Case Studies to Consider
There are three major categories of occupational fraud:
1. Asset Misappropriations, which involve employee theft or embezzlement of a company's assets. (Common examples include skimming revenues, cash larceny, inventory theft and payroll fraud.)
In a case of asset misappropriation, an accounting employee for a small business diverted business checks as they arrived at the company, depositing them into her own bank account over a two-and-a-half year period. Her employer did not catch this scheme until the employee quit and started the same scheme at another business. Her ploy was discovered a month later by her new employer, who called the previous employer to relate the details of her scheme. She had stolen more than $600,000 from the now-bankrupt company.
2. Corruption, in which employees wrongfully use their influence in a business transaction to procure some benefit, contrary to their duty to their employer. (Common examples include accepting kickbacks, bribes or engaging in conflicts of interest.)
A corruption case involved Paul J. Sylvester, former State Treasurer for Connecticut, who admitted accepting cash kickbacks in return for placing millions of dollars in state pension investments with certain equity funds. Mr. Sylvester was sentenced to 51 months in prison for taking bribes in return for investing $527.5 million from the state pension fund into five investment funds.

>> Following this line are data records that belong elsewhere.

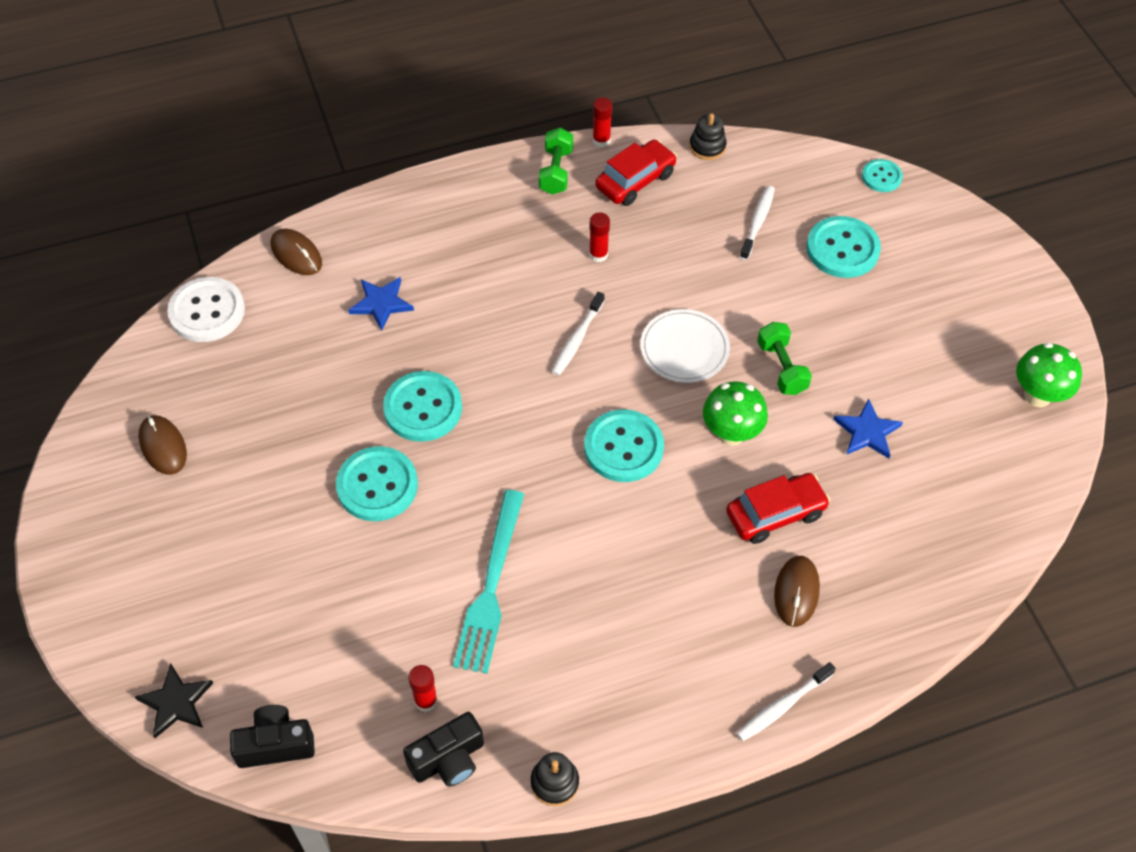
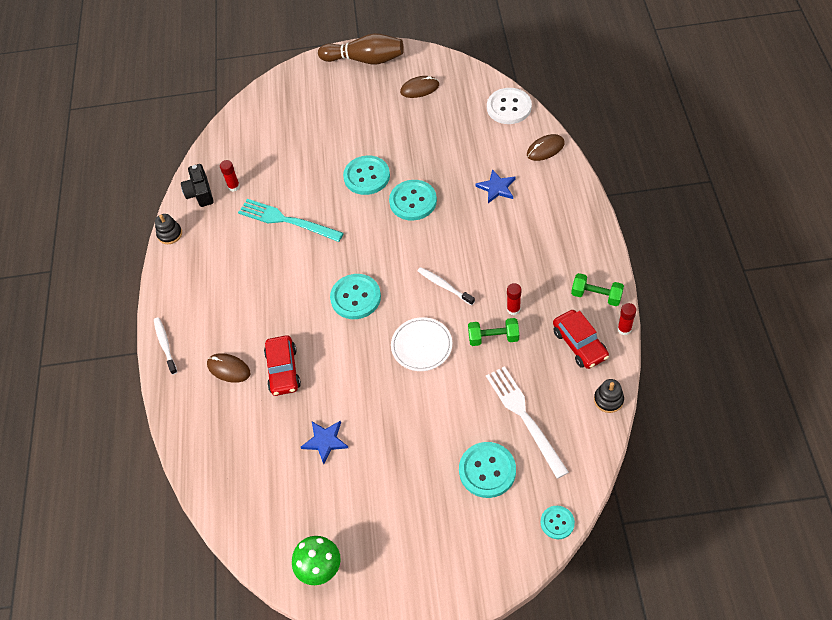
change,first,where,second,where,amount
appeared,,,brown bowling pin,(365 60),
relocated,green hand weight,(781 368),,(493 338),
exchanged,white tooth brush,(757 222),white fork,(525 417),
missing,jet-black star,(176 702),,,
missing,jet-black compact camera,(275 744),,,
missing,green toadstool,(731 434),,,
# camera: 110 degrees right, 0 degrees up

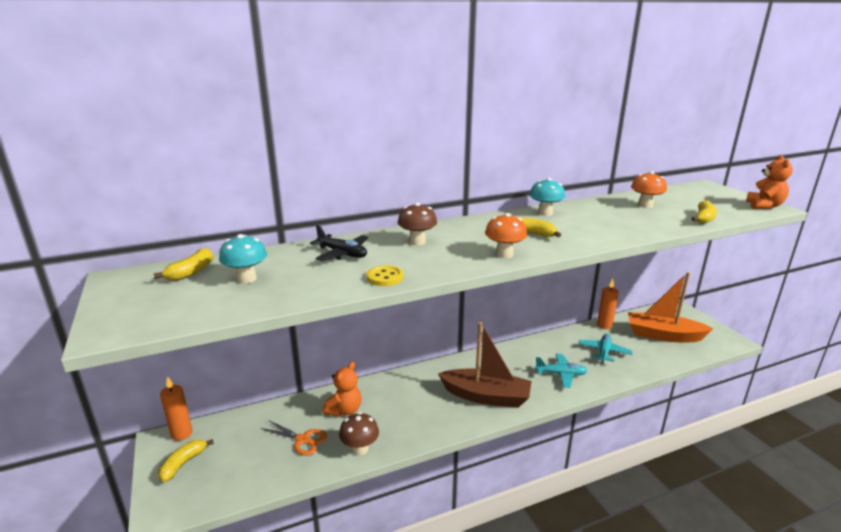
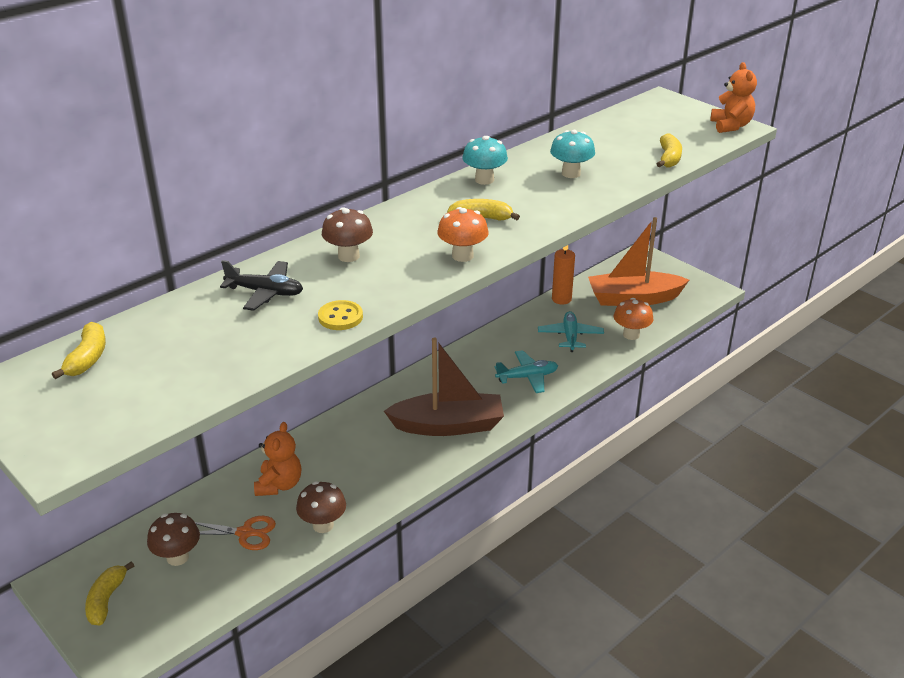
change,first,where,second,where,amount
appeared,,,brown toadstool,(177 557),
relocated,turquoise toadstool,(246 279),,(571 173),
relocated,bright orange toadstool,(645 205),,(631 335),
missing,bright orange wax candle,(182 434),,,
# camera: 20 degrees left, 10 degrees up

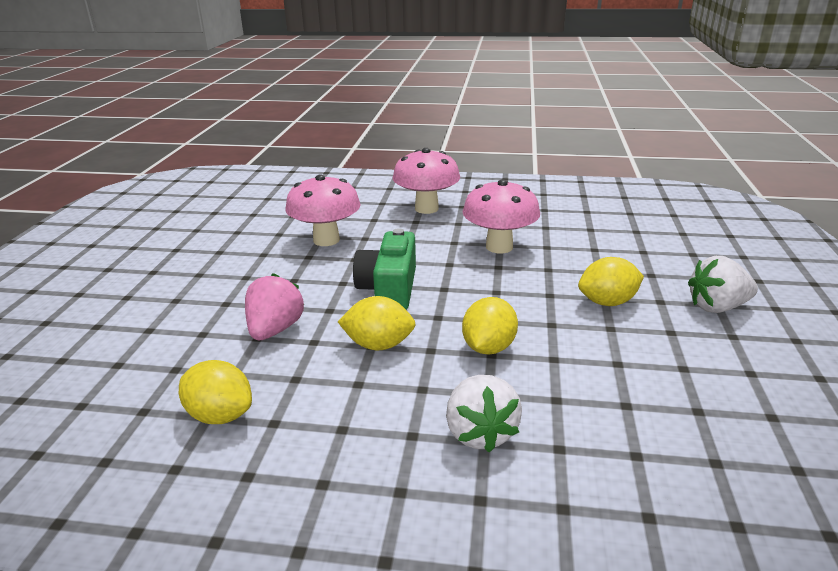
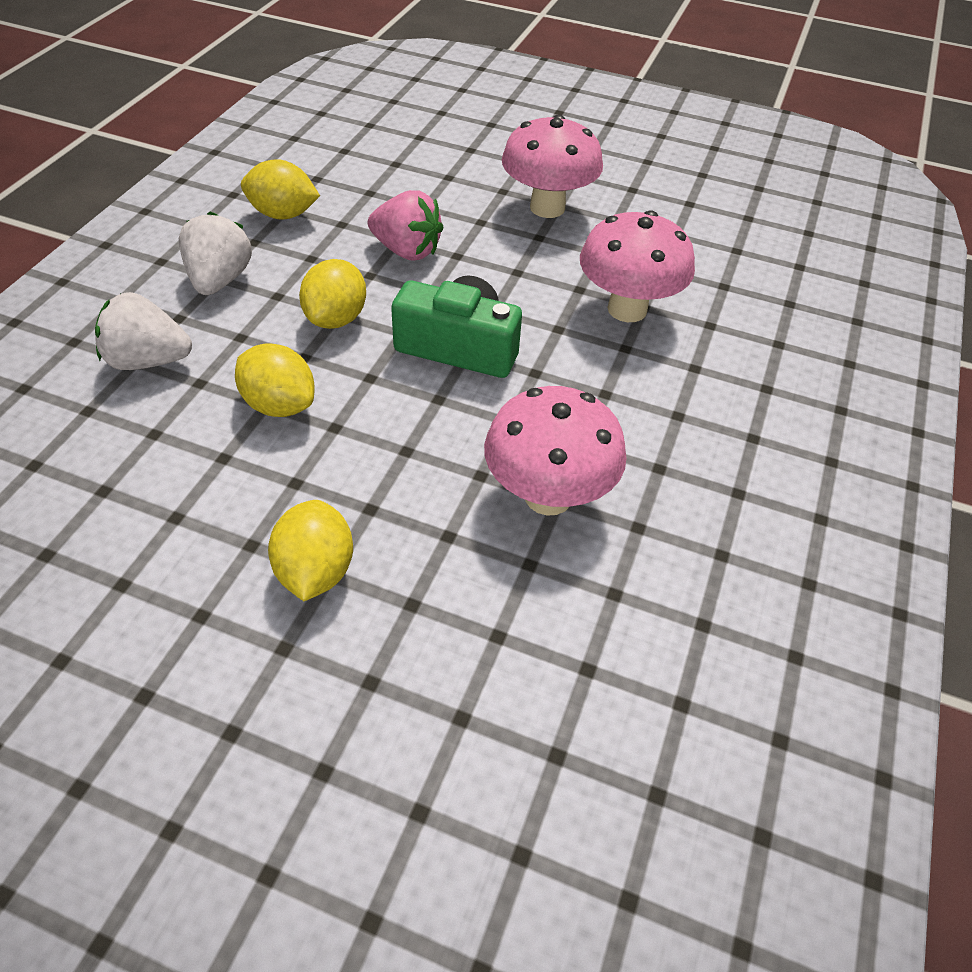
change,first,where,second,where,amount
relocated,white strawberry,(717 307),,(219 280),
spun,yellow lemon,(220 415),,(283 214),60 degrees clockwise
relocated,rose-pink toadstool,(426 208),,(547 208),
# camera: 100 degrees right, 20 degrees up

3. Fraudulent Statements, which involve purposeful misreporting of financial information about the organization that is intended to mislead those who read it. (Common examples include overstating revenues and understating liabilities or expenses.)
The collapse of Enron’s house of cards, involving fraudulent statements, is estimated to have caused a loss of about $70 billion in market capitalization to investors, employees and pensioners. It’s reported that shareholders have lost $460 billion in the Enron, WorldCom, Qwest, Global Crossing and Tyco debacles.